The specific name and order of these options may vary on different platforms. Here is what my settings look like on Windows.
Note - The above image shows the old settings with Encryption set to aes-256-cfb. The current setting is now aes-256-gcm.
The specific steps on how to connect to the server varies on different platforms. On Windows, right click the icon in the taskbar and choose System Proxy ---> Global. To turn Shadowsocks off, right click the icon and choose System Proxy --> Disable.
For Mac, the options are Turn Shadowsocks On and Turn Shadowsocks Off.
Unlike a traditional VPN connection, you will not know if the server works or not until you try to load a website.
If your Shadowsocks servers don't work, or if they stop working after some time, you may need to reset your credentials (port and password). The server management of the Shadowsocks servers seems to have some bugs. Sometimes ports get closed randomly and sometimes the credentials just don't work.
The first thing to check is whether you can still ping the server. If it doesn't respond to a ping, then it was likely blocked in China and you will need to find another server to use.

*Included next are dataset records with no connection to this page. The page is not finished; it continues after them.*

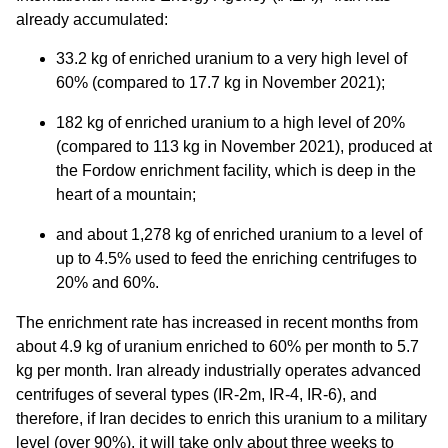
already accumulated:
33.2 kg of enriched uranium to a very high level of
60% (compared to 17.7 kg in November 2021);
182 kg of enriched uranium to a high level of 20%
(compared to 113 kg in November 2021), produced at
the Fordow enrichment facility, which is deep in the
heart of a mountain;
and about 1,278 kg of enriched uranium to a level of
up to 4.5% used to feed the enriching centrifuges to
20% and 60%.
The enrichment rate has increased in recent months from
about 4.9 kg of uranium enriched to 60% per month to 5.7
kg per month. Iran already industrially operates advanced
centrifuges of several types (IR-2m, IR-4, IR-6), and
therefore, if Iran decides to enrich this uranium to a military
level (over 90%), it will take only about three weeks to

If the server responds to a ping, but the Shadowsocks connection fails, then you should go back to the Surfshark website and reset your credentials.

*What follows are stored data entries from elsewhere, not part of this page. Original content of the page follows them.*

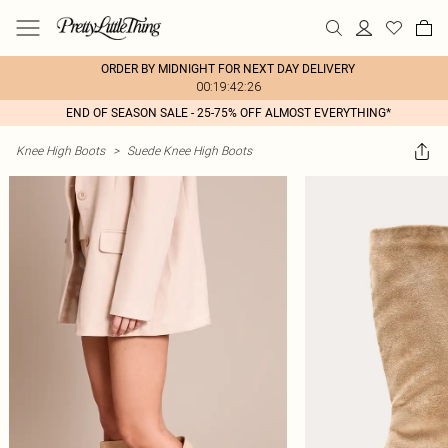
ORDER BY MIDNIGHT FOR NEXT DAY DELIVERY
00:19:42:26
END OF SEASON SALE - 25-75% OFF ALMOST EVERYTHING*
Knee High Boots
>
Suede Knee High Boots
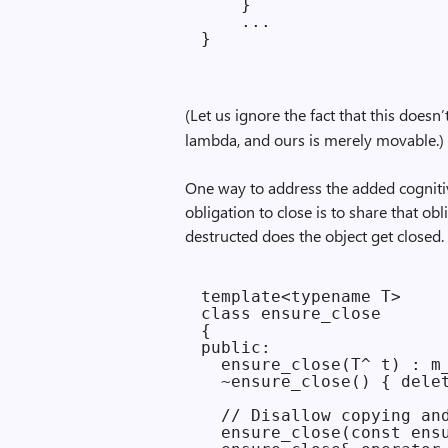
    }

    ...

(Let us ignore the fact that this does
lambda, and ours is merely movable.)
One way to address the added cognit
obligation to close is to share that ob
destructed does the object get closed.
template<typename T>

class ensure_close

{

public:

  ensure_close(T^ t) : m_
  ~ensure_close() { delet
  // Disallow copying and
  ensure_close(const ensu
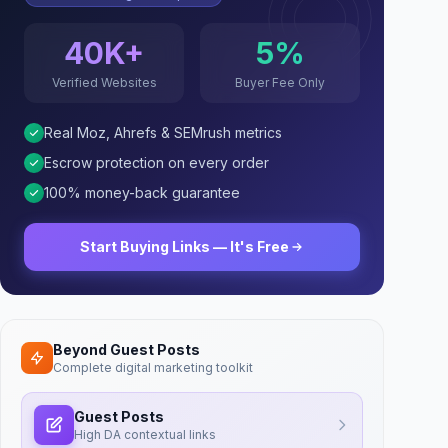
40K+
5%
Verified Websites
Buyer Fee Only
Real Moz, Ahrefs & SEMrush metrics
Escrow protection on every order
100% money-back guarantee
Start Buying Links — It's Free
Beyond Guest Posts
Complete digital marketing toolkit
Guest Posts
High DA contextual links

To do this, click on Disable Shadowsocks and then Enable Shadowsocks again. You will get a new port and password. Then you will need to update the Port and Password with your new credentials for each server profile in your Shadowsocks app.
Make sure you test several different servers with your new credentials because sometimes certain servers don't get updated properly (or there can be a delay). If none of them are working, then reset again. In rare cases you may need to reset your credentials several times before it works.
After logging in to your account, click on Devices, and then choose Manual under the advanced section at the bottom (beside Shadowsocks).
If you don't know how to use OpenVPN, you can follow the guides on the Surfshark website, with the following exception.
You will need to edit the .ovpn config file and change the server hostname to an IP address.
To find working IPs, follow the same instructions as Shadowsocks, except do not add +1 to the IP address. You will need to use the IP addresses from OpenDNS CacheCheck results directly.
If you are using Windows 10, you will also need to add the line block-outside-dns to the config file.
Here is an example of my edited config file for a Japan server on Windows 10.
The easiest way to edit the OpenVPN config file is to download the file on a computer, make the edits, save the file, then transfer it to your device (for iOS you can email it to yourself because transferring by USB doesn't seem to work).
Alternatively, if you don't have a computer available, you can use a text editing app to edit the file directly on your device.
For iOS, I recommend the Documents by Readdle app. First install both the OpenVPN Connect app and the Documents by Readdle app. Then download the OpenVPN config file from the Surfshark website using Safari. Instead of Opening it with OpenVPN, choose "More...", and then choose "Copy to Documents". This will open the file in the Documents by Readdle app. After you you make the edits, tap the ... symbol in the top right and then choose Share. Then choose "Copy to OpenVPN".
Android is much easier to work with, so you don't need to follow specific steps like you do with iOS. There are many text editing apps available for Android that will work. Personally, I like the Just Notepad app.
Just download the config file to your Android device, edit it with any text editing app, save it to your device, then import it into the OpenVPN Connect app.